While Petitioners' primary argument is that the SEC should not be able to obtain disgorgement through Section 21 at all, they also argue that, to the extent any disgorgement awards are permitted, such awards should be limited to the defendants' net gain or profits. Of course, the net gain to defendants, generally, will be smaller than the net loss to investors. Furthermore, Petitioners argued that defendants should be allowed to deduct legitimate business expenses from the net gain or profit calculation. They faulted the district court in Liu for not permitting any such deductions. In response, the SEC noted that, in this case, the lower courts had found that the defendants had engaged in a pervasively fraudulent scheme in which essentially all of their business expenses were incurred in furtherance of an outright fraud with no legitimate business components. The SEC also argued that where the defendant's expenses were made for the purpose of engaging in the fraudulent activity itself, courts have calculated disgorgement based on a defendant's net profits without any deductions for business expenses.

Justice Alito asked counsel for Petitioners whether disgorgement would be permissible if awards were limited to net profits and if every effort were made to return money to victims. However, counsel for Petitioners maintained that disgorgement would still not be an equitable remedy, and that where Congress has not provided for disgorgement, courts should hesitate to read such a remedy into a statute authorizing equitable relief. Meanwhile, counsel for the SEC stated, in response to a question from Justice Kavanaugh, that he would have no problem with the Court directing district courts to return disgorged money to investors where feasible. However, counsel for the SEC argued that, even if the Court finds that certain disgorgement awards have been excessive, the appropriate response is not to take disgorgement under Section 21 off the table entirely, but rather to provide instructions to lower courts to ensure that they properly apply traditional equitable principles.

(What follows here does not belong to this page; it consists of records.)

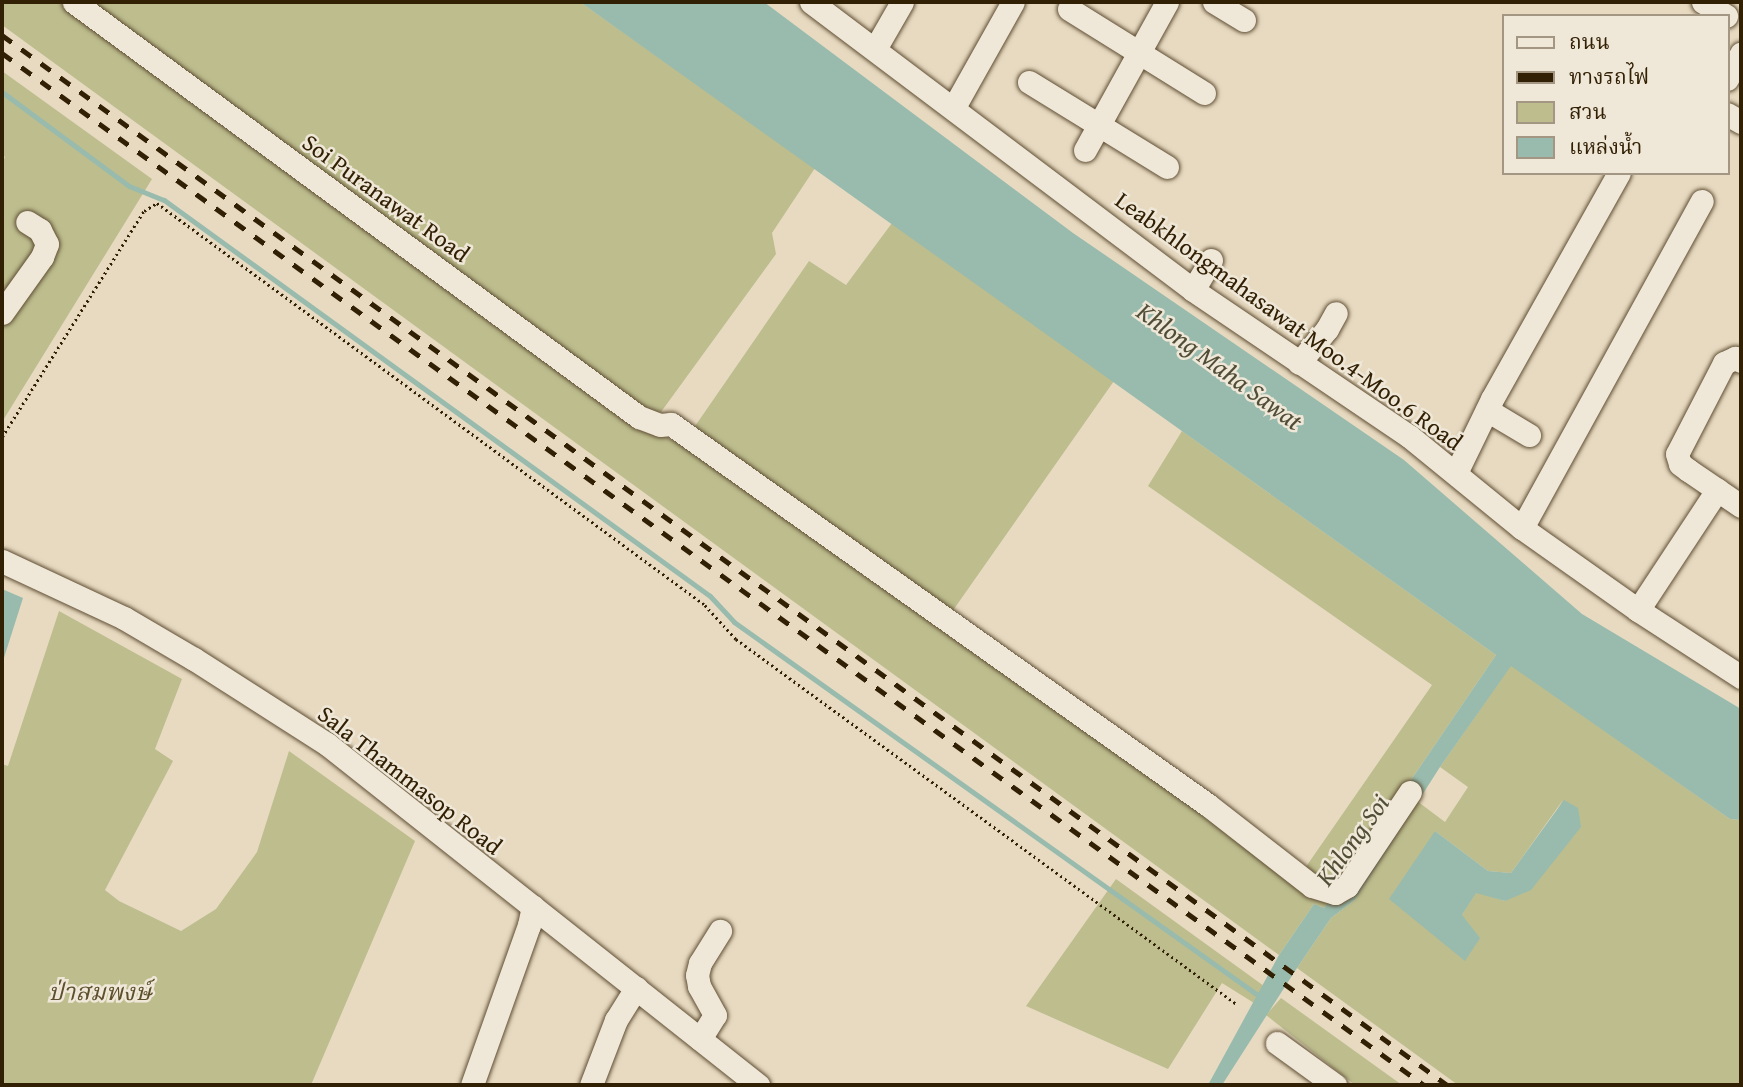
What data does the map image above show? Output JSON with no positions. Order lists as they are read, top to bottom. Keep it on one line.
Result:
{"streets":{"street":["Soi Puranawat Road","Leabkhlongmahasawat Moo.4-Moo.6 Road","Sala Thammasop Road"]},"water":["Khlong Maha Sawat","Khlong Soi"],"parks":["ป่าสมพงษ์"],"legend":["ถนน","ทางรถไฟ","สวน","แหล่งน้ำ"]}
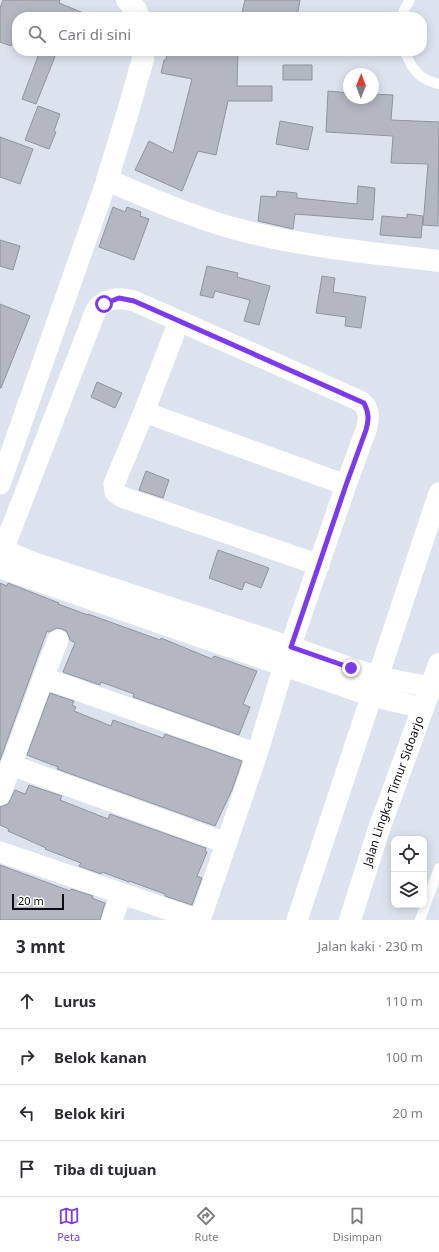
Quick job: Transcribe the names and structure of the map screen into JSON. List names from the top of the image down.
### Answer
{
  "streets": {
    "street": ["Jalan Lingkar Timur Sidoarjo"]
  },
  "scale_bar": "20 m",
  "north": "top",
  "page": {
    "search": "Cari di sini",
    "scale": "20 m",
    "heading": ["3 mnt", "Jalan kaki · 230 m"],
    "list": [
      ["Lurus", "110 m"],
      ["Belok kanan", "100 m"],
      ["Belok kiri", "20 m"],
      "Tiba di tujuan"
    ],
    "nav": ["Peta", "Rute", "Disimpan"]
  }
}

Needless to say, the Supreme Court's eventual decision in Liu could significantly reshape the landscape with respect to disgorgement in the SEC context—either by preventing the SEC from obtaining disgorgement under Section 21 at all in federal court actions or by placing limitations upon disgorgement awards that may be imposed. Moreover, the Liu decision could have significant implications for other federal agencies, including the FTC. The latter agency currently faces a circuit split regarding whether it can obtain equitable monetary relief under Section 13(b) of the Federal Trade Commission Act ("FTC Act"), 15 U.S.C. § 13(b)—a provision which, on its face, only authorizes injunctive relief. Compare FTC v. Credit Bureau Ctr., LLC, 937 F.3d 764, 767 (7th Cir. 2019) (holding that "section 13(b) does not authorize restitutionary relief") with FTC v. AMG Capital Management, LLC, et al., 910 F.3d 417, 426–27 (9th Cir. 2018), petition for cert. docketed, AMG Capital Management, LLC, et al. v. FTC (U.S. Oct. 21, 2019) (No. 19-508) (holding that FTC can obtain equitable monetary relief pursuant to section 13(b)). A ruling in favor of the petitioners in Liu would bolster the argument that courts should follow the Seventh Circuit in Credit Bureau and decline to recognize an implied right to obtain equitable monetary relief under section 13(b) of the FTC Act.